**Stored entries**
— begin —

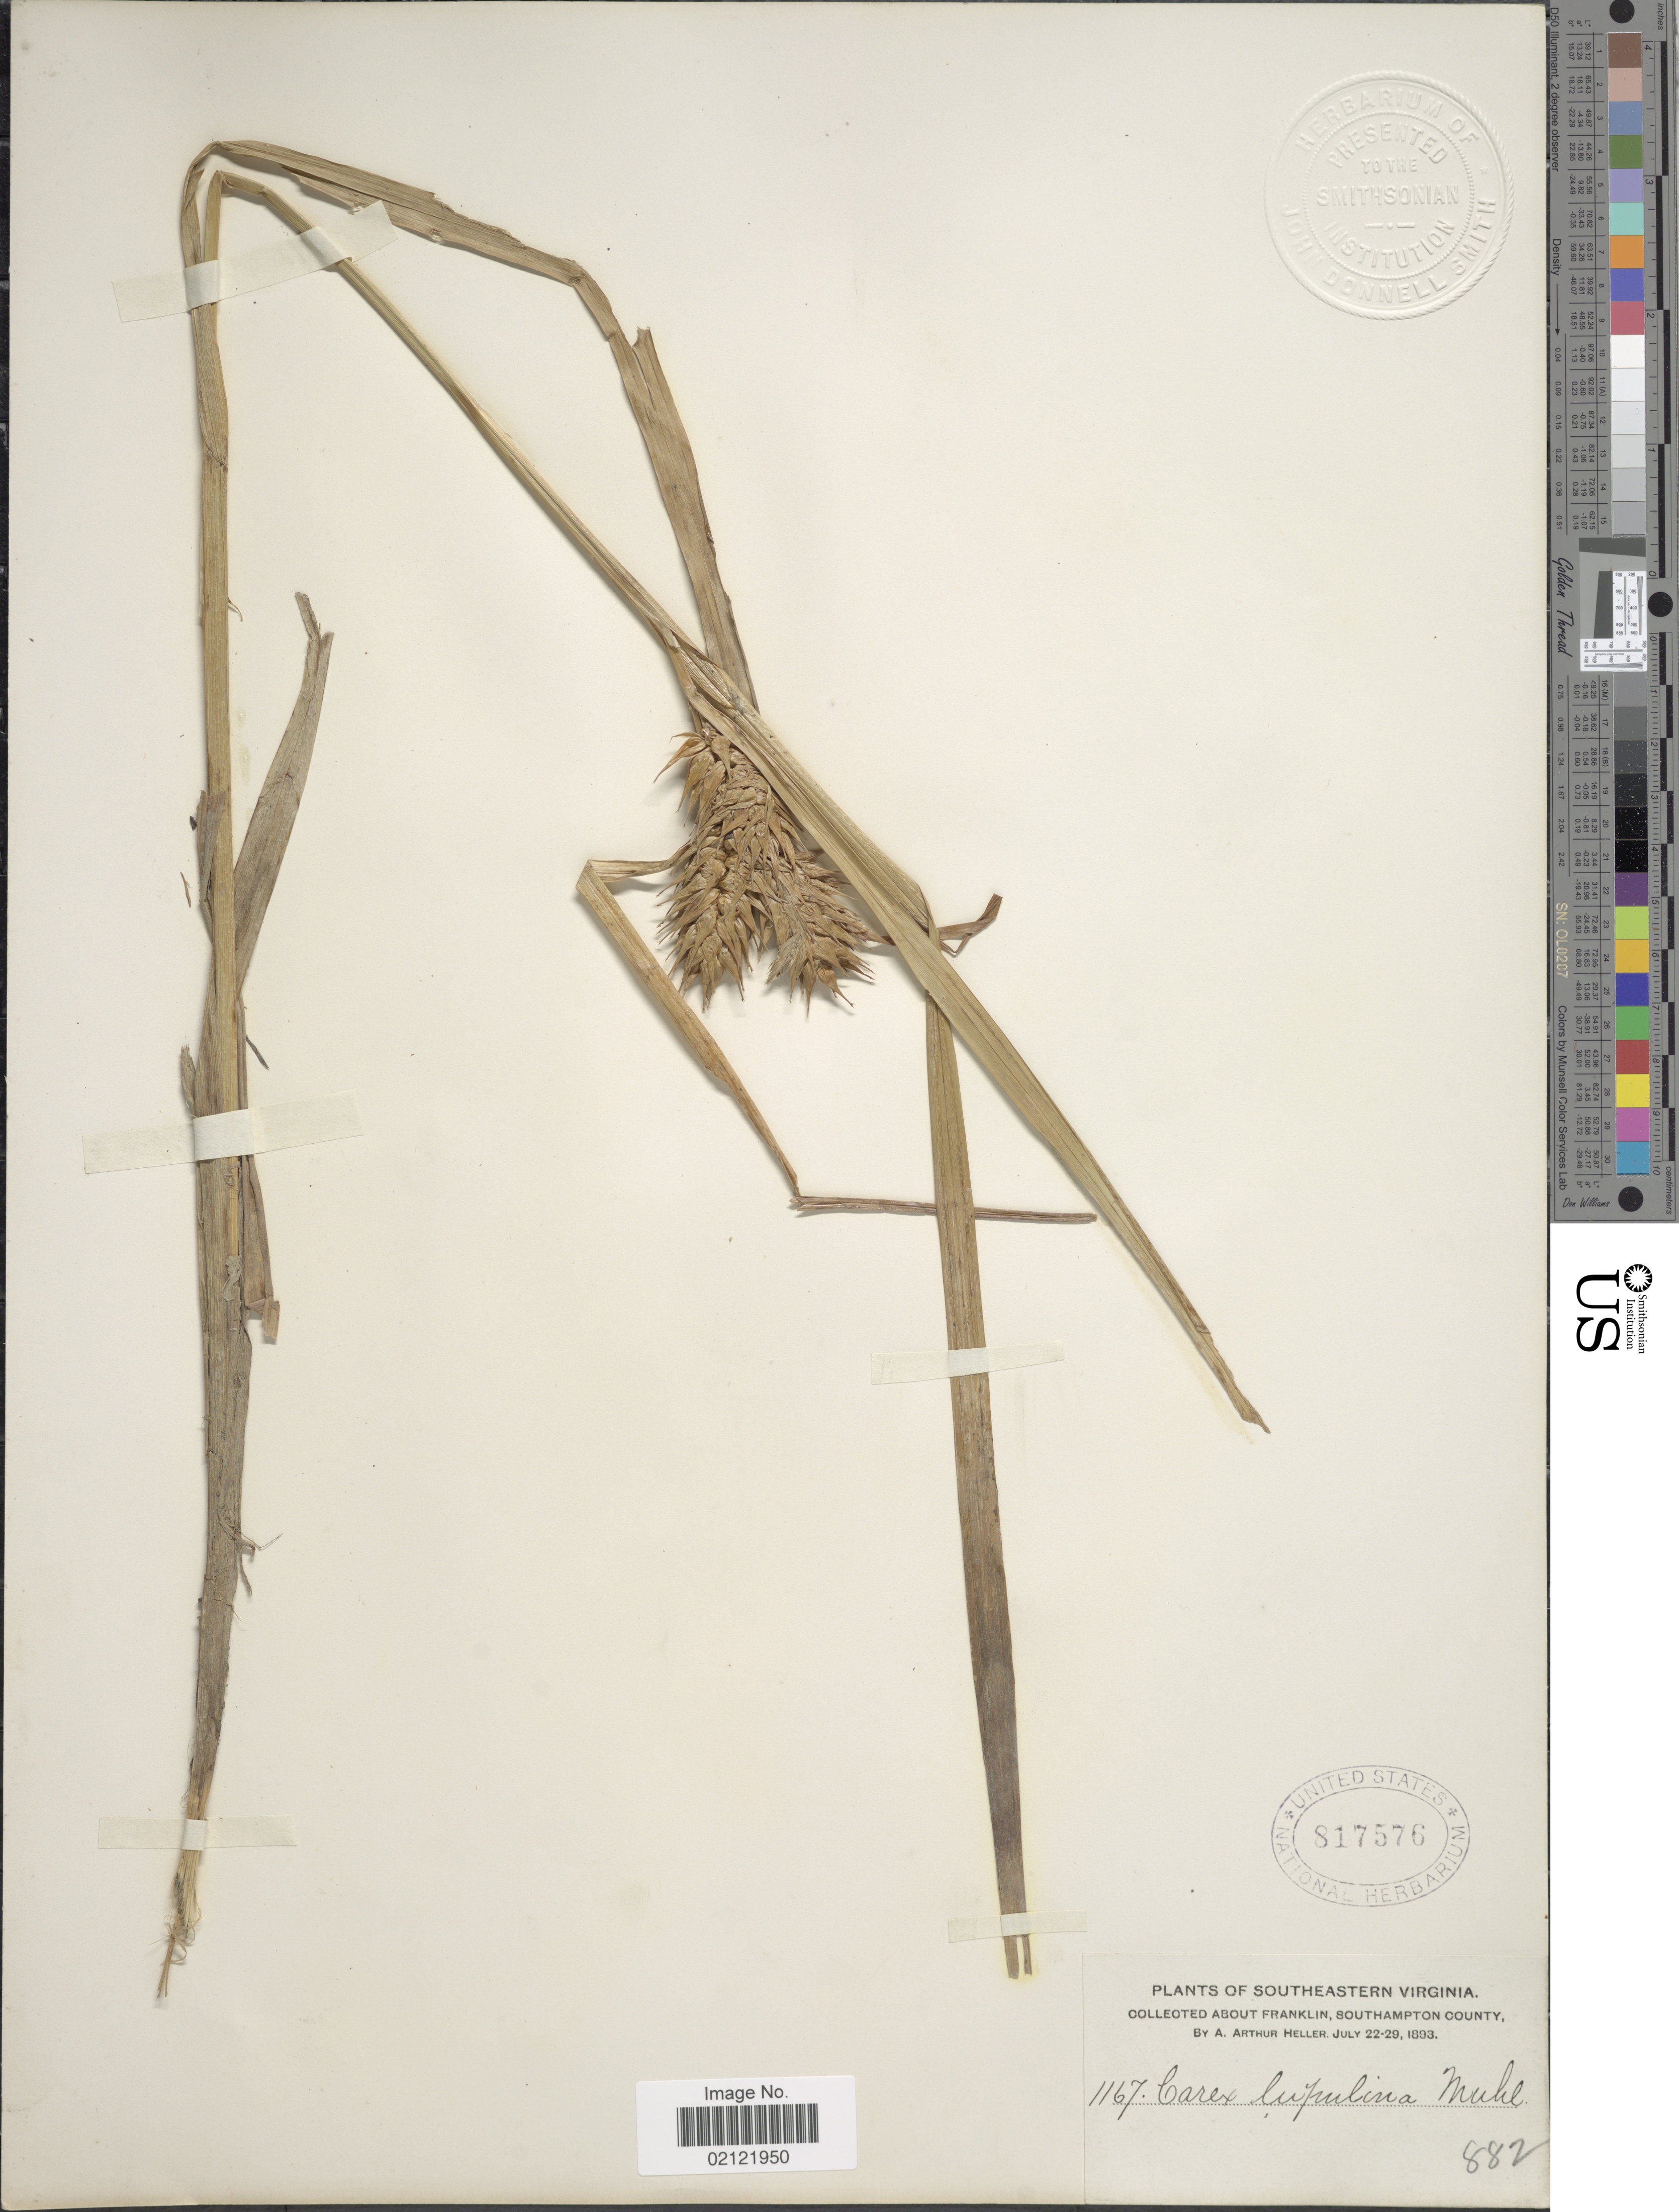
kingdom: Plantae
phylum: Tracheophyta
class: Liliopsida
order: Poales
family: Cyperaceae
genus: Carex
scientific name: Carex lupulina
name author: Muhl. ex Willd.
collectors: A. A. Heller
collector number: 1167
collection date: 1893-07-22/1893-07-29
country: United States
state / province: Virginia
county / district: Southampton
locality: Southeastern Virginia. Collected about Franklin, Southampton County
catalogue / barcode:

— end —

**Aim**
Copy the whole listing above line for line, without changing anything, and leave out the pictures.

**Exercise output**
kingdom: Plantae
phylum: Tracheophyta
class: Liliopsida
order: Poales
family: Cyperaceae
genus: Carex
scientific name: Carex lupulina
name author: Muhl. ex Willd.
collectors: A. A. Heller
collector number: 1167
collection date: 1893-07-22/1893-07-29
country: United States
state / province: Virginia
county / district: Southampton
locality: Southeastern Virginia. Collected about Franklin, Southampton County
catalogue / barcode:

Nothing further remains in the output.